Under standard utility theory Option 2 dominates Option 1, which in turn strictly dominates Option 3. But for an unlosing agent which initially has cyclic preferences, Option 2 winds up being equivalent to Option 3.

Comment author: Stuart_Armstrong 05 August 2014 09:30:00AM *  0 points [-]

Incidentally, if given the choice, the agent would choose option 1 over option 3. When making choices, unlosing agents are indistinguishable from vNM expected utility maximisers.

Or another way of seeing it, the unlosing agent could have three utility functions remaining: A>B>C, B>C>A, and C>A>B, and all of these would prefer option 1 to option 3.

What's more interesting about your example is that it shows that certain ways of breaking transitivities are better than others.

Comment author: Stuart_Armstrong 04 August 2014 12:07:12PM 0 points [-]

Which is a good argument to break circles early, rather than late.

Comment author: sebmathguy 03 August 2014 06:12:17AM *  1 point [-]

There's actually no need to settle for finite truncations of a decision agent. The unlosing decision function (on lotteries) can be defined in first-order logic, and your proof that there are finite approximations of a decision function is sufficient to use the compactness theorem to produce a full model.
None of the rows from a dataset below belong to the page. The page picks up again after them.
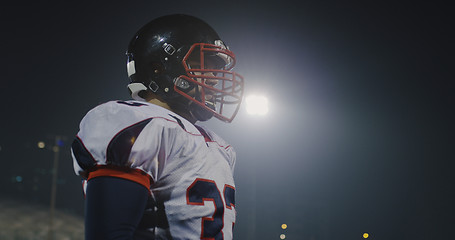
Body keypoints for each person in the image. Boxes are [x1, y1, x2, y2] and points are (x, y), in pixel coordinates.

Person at [70, 14, 244, 240]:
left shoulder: (220, 148)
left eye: (216, 69)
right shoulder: (140, 123)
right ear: (158, 69)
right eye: (202, 65)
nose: (213, 78)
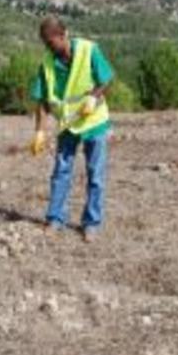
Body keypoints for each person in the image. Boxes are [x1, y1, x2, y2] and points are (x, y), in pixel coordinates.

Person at [29, 15, 114, 243]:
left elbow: (107, 79)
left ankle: (91, 223)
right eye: (45, 44)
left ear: (64, 34)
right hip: (67, 124)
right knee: (61, 173)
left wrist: (94, 97)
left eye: (51, 42)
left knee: (95, 174)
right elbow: (42, 102)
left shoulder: (89, 50)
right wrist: (40, 131)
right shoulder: (47, 63)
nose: (49, 48)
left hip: (94, 122)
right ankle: (56, 218)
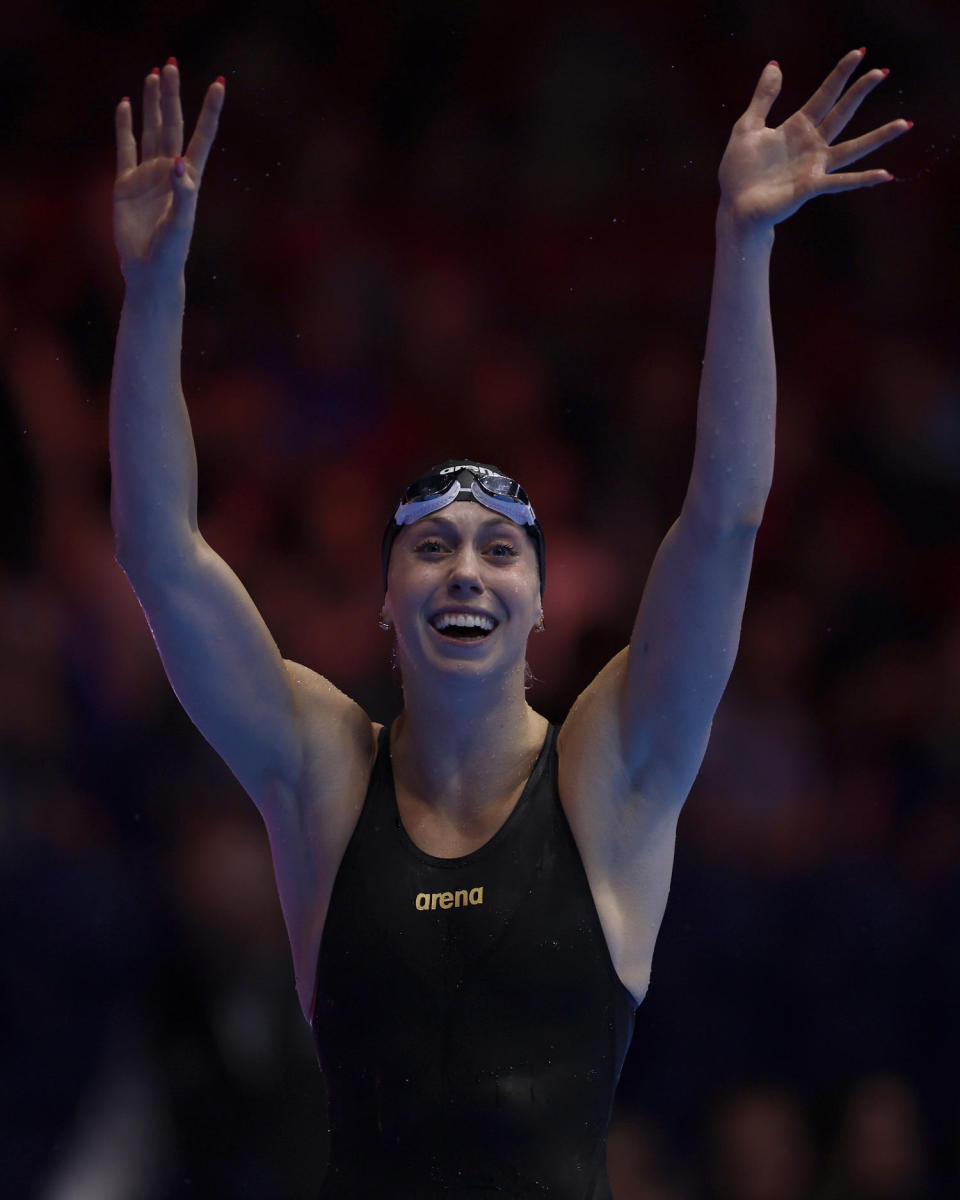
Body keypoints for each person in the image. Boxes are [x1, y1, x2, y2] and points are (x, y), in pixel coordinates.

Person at [109, 51, 910, 1199]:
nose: (466, 571)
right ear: (385, 600)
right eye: (430, 547)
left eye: (499, 549)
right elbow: (162, 559)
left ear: (540, 602)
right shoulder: (321, 777)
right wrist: (153, 295)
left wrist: (746, 245)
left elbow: (725, 520)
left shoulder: (612, 773)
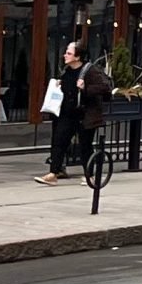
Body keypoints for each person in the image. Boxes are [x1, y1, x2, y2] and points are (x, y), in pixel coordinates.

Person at [37, 42, 87, 183]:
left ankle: (89, 174)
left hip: (83, 114)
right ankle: (54, 173)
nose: (65, 55)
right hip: (66, 113)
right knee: (59, 142)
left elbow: (102, 90)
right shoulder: (66, 71)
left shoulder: (87, 71)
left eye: (69, 53)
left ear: (77, 57)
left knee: (85, 145)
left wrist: (84, 88)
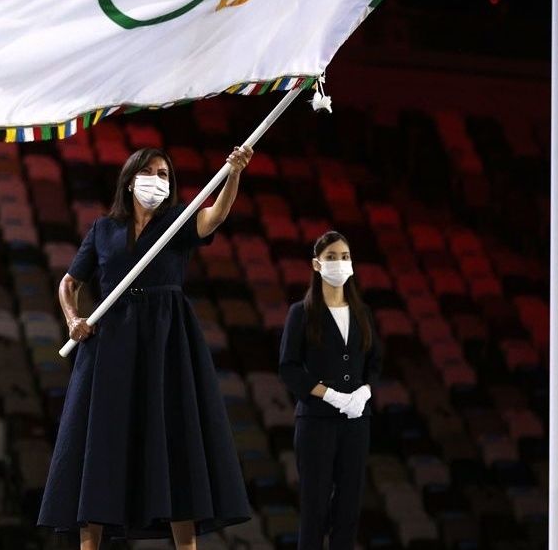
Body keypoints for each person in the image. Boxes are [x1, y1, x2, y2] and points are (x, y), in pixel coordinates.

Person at [38, 146, 254, 549]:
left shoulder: (177, 221)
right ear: (130, 177)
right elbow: (69, 283)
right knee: (99, 442)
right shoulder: (103, 229)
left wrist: (233, 176)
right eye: (150, 171)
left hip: (166, 341)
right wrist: (73, 320)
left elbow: (213, 218)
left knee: (174, 437)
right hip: (111, 343)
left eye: (165, 174)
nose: (157, 179)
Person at [278, 231, 382, 550]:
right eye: (332, 257)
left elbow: (374, 362)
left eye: (345, 257)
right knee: (315, 509)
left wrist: (364, 393)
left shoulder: (363, 313)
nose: (340, 263)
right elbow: (289, 367)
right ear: (317, 264)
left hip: (355, 423)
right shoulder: (302, 312)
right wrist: (330, 394)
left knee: (349, 509)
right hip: (316, 422)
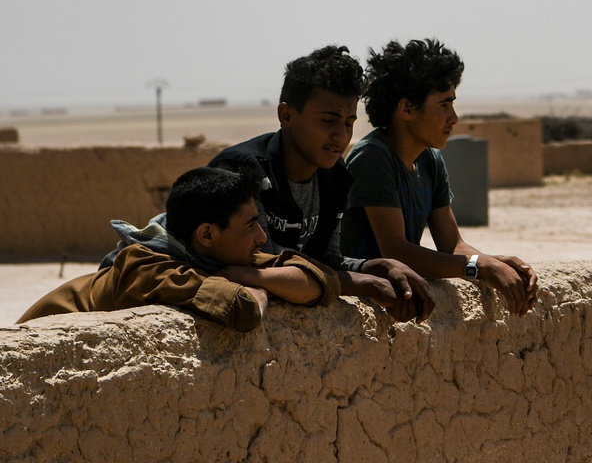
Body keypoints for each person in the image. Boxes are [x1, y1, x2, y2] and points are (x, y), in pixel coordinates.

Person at [208, 44, 433, 322]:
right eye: (329, 121)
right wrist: (362, 282)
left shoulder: (335, 176)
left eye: (349, 123)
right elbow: (263, 269)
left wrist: (378, 266)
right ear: (287, 115)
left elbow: (327, 260)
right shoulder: (243, 172)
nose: (341, 136)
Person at [341, 38, 538, 317]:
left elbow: (452, 244)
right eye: (444, 105)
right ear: (407, 109)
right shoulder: (373, 157)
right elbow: (398, 251)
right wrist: (479, 267)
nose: (454, 117)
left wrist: (492, 262)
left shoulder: (429, 158)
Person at [18, 166, 347, 331]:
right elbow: (242, 310)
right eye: (250, 226)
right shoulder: (146, 266)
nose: (261, 237)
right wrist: (257, 282)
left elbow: (322, 280)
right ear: (206, 234)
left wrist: (250, 274)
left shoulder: (222, 254)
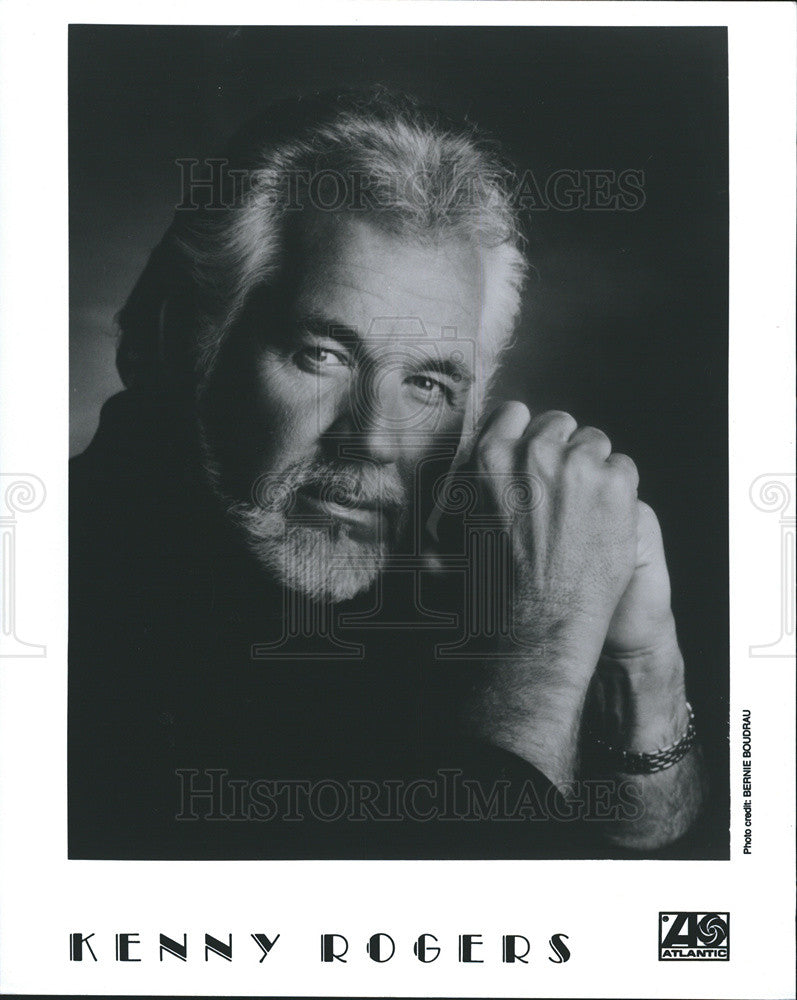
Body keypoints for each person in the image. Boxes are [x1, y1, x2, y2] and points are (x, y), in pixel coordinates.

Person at [69, 88, 705, 859]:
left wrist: (640, 665)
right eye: (323, 355)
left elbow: (649, 862)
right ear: (181, 339)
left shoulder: (455, 583)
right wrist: (545, 646)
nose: (372, 440)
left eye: (429, 385)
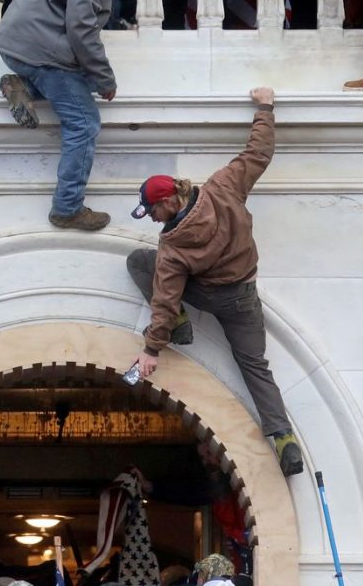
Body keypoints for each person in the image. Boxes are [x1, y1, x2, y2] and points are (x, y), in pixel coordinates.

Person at [125, 87, 303, 477]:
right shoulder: (223, 187)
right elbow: (258, 154)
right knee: (254, 366)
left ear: (169, 202)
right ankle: (283, 436)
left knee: (139, 262)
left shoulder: (171, 248)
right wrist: (265, 108)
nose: (152, 217)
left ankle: (181, 327)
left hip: (207, 294)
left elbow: (165, 298)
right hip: (243, 297)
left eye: (152, 210)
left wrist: (152, 349)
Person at [0, 0, 139, 232]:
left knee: (77, 81)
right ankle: (67, 207)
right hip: (43, 52)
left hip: (17, 47)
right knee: (85, 122)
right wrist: (105, 80)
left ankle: (24, 86)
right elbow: (82, 31)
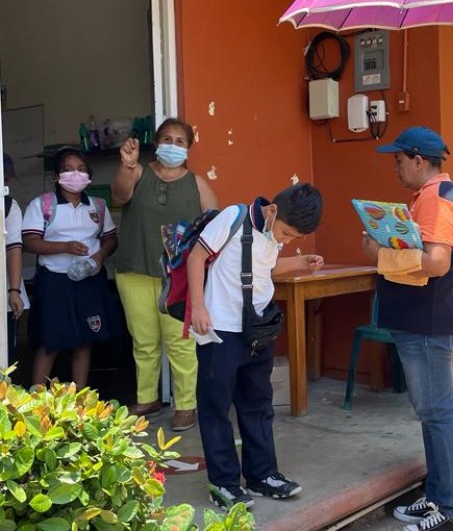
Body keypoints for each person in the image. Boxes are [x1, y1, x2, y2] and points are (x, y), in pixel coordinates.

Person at [187, 184, 324, 510]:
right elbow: (197, 257)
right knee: (216, 408)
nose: (285, 241)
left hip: (257, 330)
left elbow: (267, 268)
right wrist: (198, 308)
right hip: (219, 330)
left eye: (292, 238)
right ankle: (223, 483)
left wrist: (300, 264)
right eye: (287, 233)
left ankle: (262, 475)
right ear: (273, 211)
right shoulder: (232, 218)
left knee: (258, 404)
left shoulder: (272, 234)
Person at [362, 126, 453, 531]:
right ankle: (439, 495)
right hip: (425, 321)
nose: (395, 166)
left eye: (398, 159)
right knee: (431, 413)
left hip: (428, 322)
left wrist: (379, 254)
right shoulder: (434, 197)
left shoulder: (437, 200)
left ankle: (452, 509)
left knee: (437, 413)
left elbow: (436, 262)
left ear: (418, 160)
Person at [112, 117, 217, 431]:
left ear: (188, 148)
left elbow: (215, 225)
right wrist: (127, 167)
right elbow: (119, 195)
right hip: (134, 270)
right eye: (167, 140)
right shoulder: (139, 173)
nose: (172, 146)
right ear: (156, 144)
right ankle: (148, 398)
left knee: (181, 342)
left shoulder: (197, 183)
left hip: (179, 276)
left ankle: (186, 405)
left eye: (180, 142)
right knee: (143, 341)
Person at [22, 148, 121, 388]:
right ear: (57, 176)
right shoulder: (44, 204)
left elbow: (111, 238)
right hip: (55, 281)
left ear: (88, 175)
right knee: (50, 342)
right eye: (67, 169)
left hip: (88, 280)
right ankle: (36, 402)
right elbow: (30, 242)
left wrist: (101, 255)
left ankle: (79, 401)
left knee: (84, 340)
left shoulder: (97, 206)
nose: (74, 174)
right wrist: (64, 246)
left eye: (80, 169)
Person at [3, 153, 29, 365]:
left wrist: (14, 291)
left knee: (4, 356)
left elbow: (14, 249)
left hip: (3, 293)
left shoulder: (9, 207)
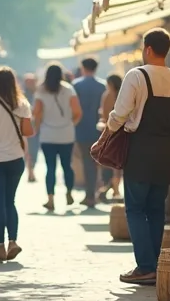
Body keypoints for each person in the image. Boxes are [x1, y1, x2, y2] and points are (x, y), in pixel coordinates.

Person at [104, 28, 170, 286]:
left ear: (148, 49)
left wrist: (108, 134)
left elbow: (120, 114)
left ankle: (145, 266)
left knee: (135, 208)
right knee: (156, 209)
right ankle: (154, 265)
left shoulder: (136, 75)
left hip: (140, 149)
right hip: (166, 150)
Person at [0, 66, 33, 262]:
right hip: (15, 158)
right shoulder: (22, 104)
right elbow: (28, 132)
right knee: (10, 201)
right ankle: (13, 241)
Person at [33, 63, 81, 211]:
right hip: (66, 134)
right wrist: (70, 124)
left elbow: (37, 113)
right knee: (67, 165)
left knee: (50, 168)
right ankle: (69, 192)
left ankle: (50, 199)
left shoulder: (41, 90)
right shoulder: (68, 89)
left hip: (48, 134)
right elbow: (78, 111)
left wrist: (38, 128)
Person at [72, 58, 105, 208]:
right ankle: (94, 192)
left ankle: (90, 194)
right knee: (96, 161)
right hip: (98, 129)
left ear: (82, 67)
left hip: (81, 128)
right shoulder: (103, 86)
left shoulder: (76, 85)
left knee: (86, 160)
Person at [99, 73, 124, 201]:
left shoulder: (108, 95)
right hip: (123, 132)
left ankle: (112, 188)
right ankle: (115, 189)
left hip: (111, 132)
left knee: (111, 163)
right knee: (119, 165)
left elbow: (104, 115)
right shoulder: (125, 95)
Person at [22, 73, 39, 182]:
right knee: (27, 150)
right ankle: (30, 172)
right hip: (25, 127)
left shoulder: (39, 94)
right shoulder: (22, 95)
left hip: (36, 127)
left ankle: (31, 170)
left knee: (34, 150)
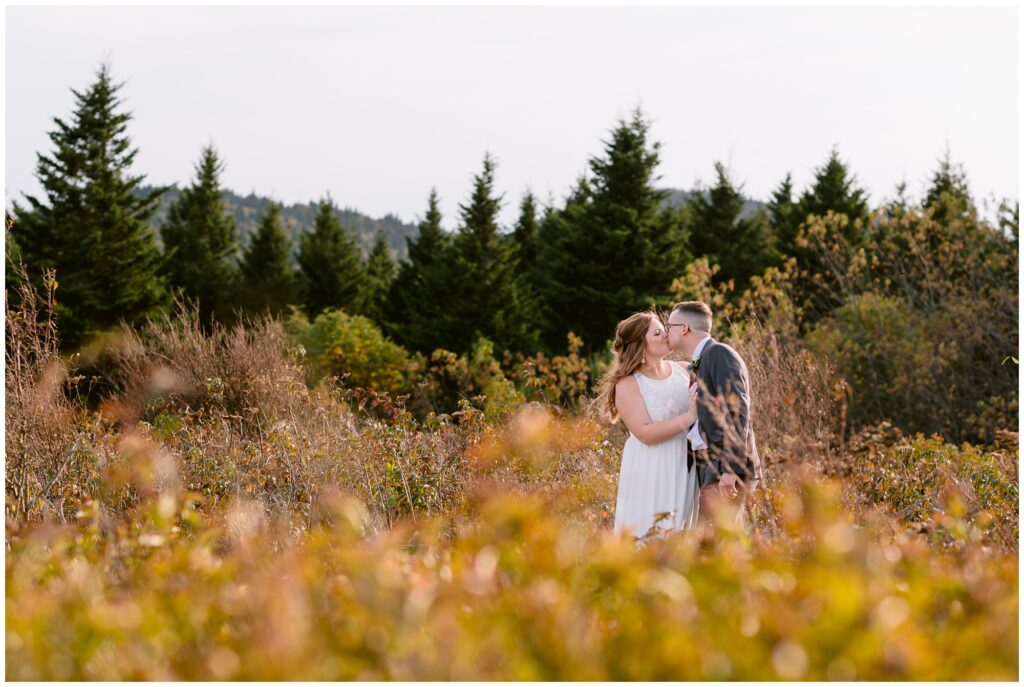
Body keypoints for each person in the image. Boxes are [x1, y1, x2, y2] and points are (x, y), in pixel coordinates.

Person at [595, 310, 700, 542]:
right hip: (651, 467)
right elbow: (644, 433)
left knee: (682, 537)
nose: (666, 335)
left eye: (664, 329)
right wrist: (689, 416)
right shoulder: (628, 384)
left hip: (684, 463)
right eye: (658, 333)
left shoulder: (684, 369)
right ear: (642, 346)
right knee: (651, 535)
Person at [665, 301, 763, 525]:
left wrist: (730, 468)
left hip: (724, 469)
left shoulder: (718, 353)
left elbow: (737, 411)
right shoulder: (700, 361)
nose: (666, 332)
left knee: (715, 547)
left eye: (669, 326)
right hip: (711, 469)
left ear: (684, 328)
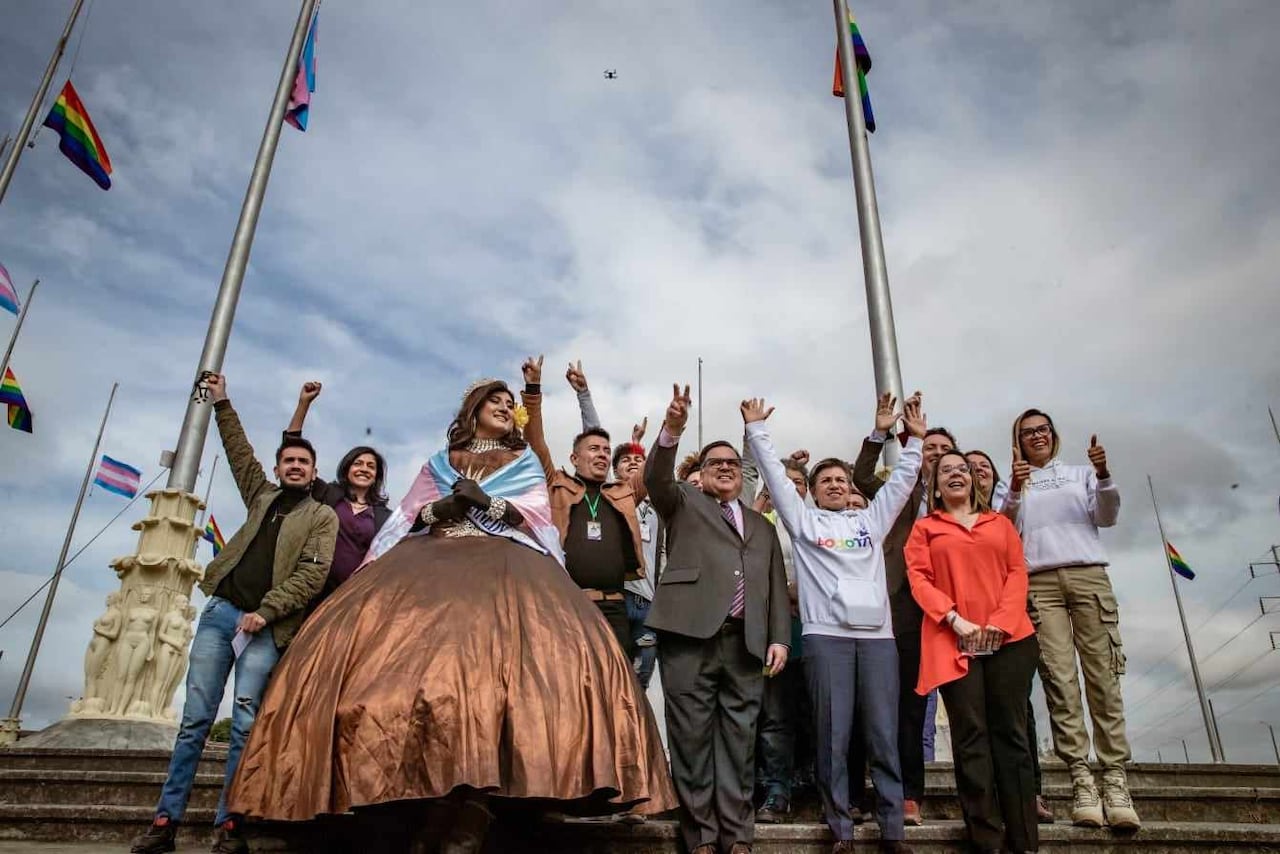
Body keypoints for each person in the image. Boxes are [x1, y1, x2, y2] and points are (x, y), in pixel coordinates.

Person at [225, 362, 675, 853]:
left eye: (510, 405)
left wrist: (489, 503)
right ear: (474, 411)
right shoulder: (441, 461)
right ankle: (422, 802)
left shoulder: (522, 462)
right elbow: (406, 517)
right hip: (432, 557)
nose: (505, 409)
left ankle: (476, 807)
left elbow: (539, 521)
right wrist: (440, 510)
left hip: (508, 565)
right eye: (496, 402)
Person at [130, 374, 337, 854]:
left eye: (303, 462)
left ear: (313, 471)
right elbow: (238, 448)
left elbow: (311, 576)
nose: (295, 467)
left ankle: (229, 825)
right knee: (195, 720)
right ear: (280, 466)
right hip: (222, 613)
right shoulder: (260, 495)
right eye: (289, 460)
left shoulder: (321, 518)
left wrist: (266, 612)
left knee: (245, 722)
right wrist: (222, 402)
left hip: (265, 629)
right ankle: (165, 822)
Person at [744, 392, 925, 854]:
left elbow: (903, 483)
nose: (835, 485)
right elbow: (777, 483)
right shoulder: (803, 523)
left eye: (841, 479)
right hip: (826, 638)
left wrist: (916, 441)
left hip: (877, 640)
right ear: (816, 489)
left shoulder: (872, 520)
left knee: (883, 733)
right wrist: (757, 431)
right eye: (825, 480)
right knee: (833, 735)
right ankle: (840, 827)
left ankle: (893, 830)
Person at [645, 383, 791, 854]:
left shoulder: (761, 526)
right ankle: (703, 839)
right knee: (691, 741)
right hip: (689, 638)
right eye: (715, 463)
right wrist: (672, 430)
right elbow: (657, 479)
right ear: (701, 474)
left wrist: (780, 639)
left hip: (746, 645)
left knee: (739, 742)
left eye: (732, 462)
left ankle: (738, 837)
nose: (725, 468)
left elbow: (772, 585)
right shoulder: (683, 502)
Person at [1002, 409, 1138, 831]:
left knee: (1102, 677)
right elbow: (1006, 529)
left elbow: (1107, 515)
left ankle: (1115, 780)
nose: (1036, 437)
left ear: (1053, 435)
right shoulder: (1015, 482)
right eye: (1027, 433)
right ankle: (1082, 780)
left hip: (1087, 574)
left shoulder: (1081, 474)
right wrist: (1015, 487)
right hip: (1039, 582)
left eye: (1042, 430)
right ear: (1018, 441)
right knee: (1060, 682)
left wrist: (1103, 474)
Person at [907, 449, 1039, 854]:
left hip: (1009, 640)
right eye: (945, 471)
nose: (955, 474)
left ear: (974, 479)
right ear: (935, 485)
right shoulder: (926, 528)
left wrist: (999, 622)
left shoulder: (999, 523)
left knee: (1011, 735)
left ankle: (1023, 840)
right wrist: (955, 620)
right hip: (953, 640)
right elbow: (919, 578)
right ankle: (986, 838)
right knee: (971, 736)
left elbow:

Comment author: AlexMennen 03 August 2014 07:20:07PM 0 points [-]

But if the agent can't be subject to Dutch books

You avoid falling into Dutch book loops where you iterately pay to go around in a circle at each step, but you still fall into single-step Dutch books. Unnamed gave a good example.

Comment author: Stuart_Armstrong 04 August 2014 10:48:24AM 0 points [-]

Those aren't technically Dutch Books. And there's no reason a forward-looking unlosing agent couldn't break circles at the beginning rather than at the end.

Comment author: AlexMennen 04 August 2014 11:38:36PM *  0 points [-]

Those aren't technically Dutch Books.

Ok, but it is still an example of the agent choosing a lottery over a strictly better one.

And there's no reason a forward-looking unlosing agent couldn't break circles at the beginning rather than at the end.

Then it would be VNM-rational. Completeness is necessary to make sense as an agent, transitivity and independence are necessary to avoid making choices strictly dominated by other options, and the Archimedian axiom really isn't all that important.

Comment author: Stuart_Armstrong 05 August 2014 09:34:08AM 0 points [-]

Unnamed's example is interesting. But if given the choice, unlosing agents would chose option 1 over option 3 (when choosing, unlosing agents act as vNM maximisers).

Unnamed example points at something different, namely that certain ways of resolving intransitives are strictly better than others.